Among children who were not exposed to antibiotics, the abundance of Collinsella, Lactobacillus, and Anaerostipes was observed; these populations were lower in those treated with antibiotics. Other changes observed in microbial populations include a reduction in the diversity and maturity of the microbiota over two years. Moreover, some populations returned faster than others, with Bacteroides and Bifidobacterium recovering to pre-antibiotic status within a year after macrolide administration.
Interestingly, children receiving antibiotics more frequently experienced bacterial infections relative to those who did not; this is due to the interdependence on the interrelation of microbes in the gut; the removal of large quantities of bacteria results in the overall diminishment in the function of commensal bacteria.
The Impact of Antibiotics on Gut Microbiota Pre and Post Birth
The transmission of antibiotic-resistant strains from mother to infant is currently understudied. However, it is known that the programming of the immune system is strongly influenced by the bacteria that first colonize the gut. This form of colonization is called vertical transmission. The vertical antibiotic-resistant strain transfer mechanism occurs during both placental and vaginal birth, through breast milk, and transfer of antibiotics in utero.
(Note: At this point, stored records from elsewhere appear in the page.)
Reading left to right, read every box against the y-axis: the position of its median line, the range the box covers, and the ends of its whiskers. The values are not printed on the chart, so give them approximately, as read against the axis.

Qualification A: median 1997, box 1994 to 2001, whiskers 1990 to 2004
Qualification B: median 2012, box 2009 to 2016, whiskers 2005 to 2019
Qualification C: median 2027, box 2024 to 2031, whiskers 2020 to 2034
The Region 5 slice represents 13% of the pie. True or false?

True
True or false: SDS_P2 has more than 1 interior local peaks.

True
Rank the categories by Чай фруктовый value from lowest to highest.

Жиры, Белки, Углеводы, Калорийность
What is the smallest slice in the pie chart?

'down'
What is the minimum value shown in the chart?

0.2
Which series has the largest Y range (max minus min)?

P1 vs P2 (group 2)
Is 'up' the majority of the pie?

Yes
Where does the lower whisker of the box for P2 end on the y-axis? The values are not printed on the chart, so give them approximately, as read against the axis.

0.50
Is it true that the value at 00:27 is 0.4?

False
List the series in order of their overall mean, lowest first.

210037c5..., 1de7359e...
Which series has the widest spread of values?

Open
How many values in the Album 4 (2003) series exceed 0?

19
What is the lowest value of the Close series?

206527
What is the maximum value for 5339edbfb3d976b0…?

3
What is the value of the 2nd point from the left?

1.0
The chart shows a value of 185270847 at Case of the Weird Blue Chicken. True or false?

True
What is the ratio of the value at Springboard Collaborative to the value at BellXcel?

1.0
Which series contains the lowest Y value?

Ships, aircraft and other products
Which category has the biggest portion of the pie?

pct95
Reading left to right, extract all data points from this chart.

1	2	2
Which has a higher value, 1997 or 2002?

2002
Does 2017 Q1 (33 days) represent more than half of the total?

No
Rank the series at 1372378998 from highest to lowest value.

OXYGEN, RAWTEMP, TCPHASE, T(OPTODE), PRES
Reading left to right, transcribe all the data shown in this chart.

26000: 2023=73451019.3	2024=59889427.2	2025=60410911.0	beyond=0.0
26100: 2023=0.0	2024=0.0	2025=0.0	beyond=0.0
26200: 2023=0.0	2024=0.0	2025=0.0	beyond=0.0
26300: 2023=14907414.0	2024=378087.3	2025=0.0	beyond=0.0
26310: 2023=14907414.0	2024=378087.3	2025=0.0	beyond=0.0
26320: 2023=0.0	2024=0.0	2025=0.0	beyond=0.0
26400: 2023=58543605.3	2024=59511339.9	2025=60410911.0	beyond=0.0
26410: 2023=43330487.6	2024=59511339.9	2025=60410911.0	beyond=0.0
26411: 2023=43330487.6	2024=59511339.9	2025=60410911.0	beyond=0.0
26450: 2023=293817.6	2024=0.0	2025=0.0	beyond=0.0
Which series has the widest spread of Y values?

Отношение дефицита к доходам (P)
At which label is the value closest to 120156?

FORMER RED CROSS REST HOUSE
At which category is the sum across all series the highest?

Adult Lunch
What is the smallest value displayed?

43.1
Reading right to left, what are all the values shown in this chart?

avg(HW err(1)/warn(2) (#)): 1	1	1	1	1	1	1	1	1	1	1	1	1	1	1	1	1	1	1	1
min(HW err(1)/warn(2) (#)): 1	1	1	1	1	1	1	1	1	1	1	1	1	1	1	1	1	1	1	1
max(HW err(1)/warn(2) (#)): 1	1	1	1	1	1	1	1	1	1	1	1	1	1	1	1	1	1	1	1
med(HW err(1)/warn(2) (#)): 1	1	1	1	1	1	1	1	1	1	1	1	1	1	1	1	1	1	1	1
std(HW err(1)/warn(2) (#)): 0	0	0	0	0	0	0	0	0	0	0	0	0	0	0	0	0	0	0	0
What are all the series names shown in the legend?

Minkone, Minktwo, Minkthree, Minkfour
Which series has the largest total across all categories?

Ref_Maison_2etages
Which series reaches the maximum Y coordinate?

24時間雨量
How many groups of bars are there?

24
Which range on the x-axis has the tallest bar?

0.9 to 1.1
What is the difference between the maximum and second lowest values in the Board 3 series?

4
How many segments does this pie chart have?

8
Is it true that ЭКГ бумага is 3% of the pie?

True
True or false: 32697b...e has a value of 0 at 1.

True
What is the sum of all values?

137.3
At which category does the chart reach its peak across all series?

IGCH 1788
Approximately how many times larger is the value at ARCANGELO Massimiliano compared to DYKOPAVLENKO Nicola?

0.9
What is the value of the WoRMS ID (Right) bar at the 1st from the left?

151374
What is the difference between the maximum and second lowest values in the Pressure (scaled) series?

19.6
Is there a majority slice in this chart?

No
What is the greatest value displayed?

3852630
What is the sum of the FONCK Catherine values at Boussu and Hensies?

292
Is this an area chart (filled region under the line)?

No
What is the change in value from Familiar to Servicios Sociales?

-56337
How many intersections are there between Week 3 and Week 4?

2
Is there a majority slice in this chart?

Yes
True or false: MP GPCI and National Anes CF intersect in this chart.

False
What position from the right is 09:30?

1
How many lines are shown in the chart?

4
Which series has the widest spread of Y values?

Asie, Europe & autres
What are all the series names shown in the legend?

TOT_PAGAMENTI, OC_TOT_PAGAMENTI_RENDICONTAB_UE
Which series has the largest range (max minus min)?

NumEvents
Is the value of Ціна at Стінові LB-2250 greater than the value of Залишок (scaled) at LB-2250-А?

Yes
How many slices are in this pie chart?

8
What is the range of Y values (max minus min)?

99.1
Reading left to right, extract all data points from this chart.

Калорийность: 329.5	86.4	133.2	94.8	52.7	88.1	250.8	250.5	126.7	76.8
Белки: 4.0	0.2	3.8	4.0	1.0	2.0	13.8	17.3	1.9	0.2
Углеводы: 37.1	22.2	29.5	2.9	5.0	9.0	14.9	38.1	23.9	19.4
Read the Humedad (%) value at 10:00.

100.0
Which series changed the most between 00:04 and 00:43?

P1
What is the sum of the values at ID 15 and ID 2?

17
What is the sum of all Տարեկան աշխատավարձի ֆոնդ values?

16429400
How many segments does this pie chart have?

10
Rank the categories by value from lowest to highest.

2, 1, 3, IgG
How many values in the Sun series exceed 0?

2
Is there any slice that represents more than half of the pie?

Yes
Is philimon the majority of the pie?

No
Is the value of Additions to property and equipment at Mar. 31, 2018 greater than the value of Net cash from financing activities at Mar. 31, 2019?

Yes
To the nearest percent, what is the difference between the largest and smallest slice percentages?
Antibiotic exposure in a neonate cohort of 12,422 showed a gain in height and weight among boys with a higher body mass index. In both genders, there was a decrease in fecal bifidobacterium diversity. A follow-up study using mice model experiments in which fecal microbial transfer from children exposed to antibiotics impacted growth. This was associated with a decrease in thalamocortical axons, a poor outgrowth of thalamic axons, and thalamocorticogenesis – this demonstrated that maternal antibiotic exposure in neonates could adversely impact fetal neurodevelopment.
Allergic lung inflammation in offspring is also strongly associated with prenatal antibiotic exposure. Induced anaphylaxis is found to be common in neonatal immune system development as a consequence of exposure to broad-spectrum ampicillin. In these instances, T regulatory cell deficiency (colonic regulatory T cells in particular) occurs as the immune system cannot generate CD4+ T cells. Dysregulated Th1 responses therefore occur.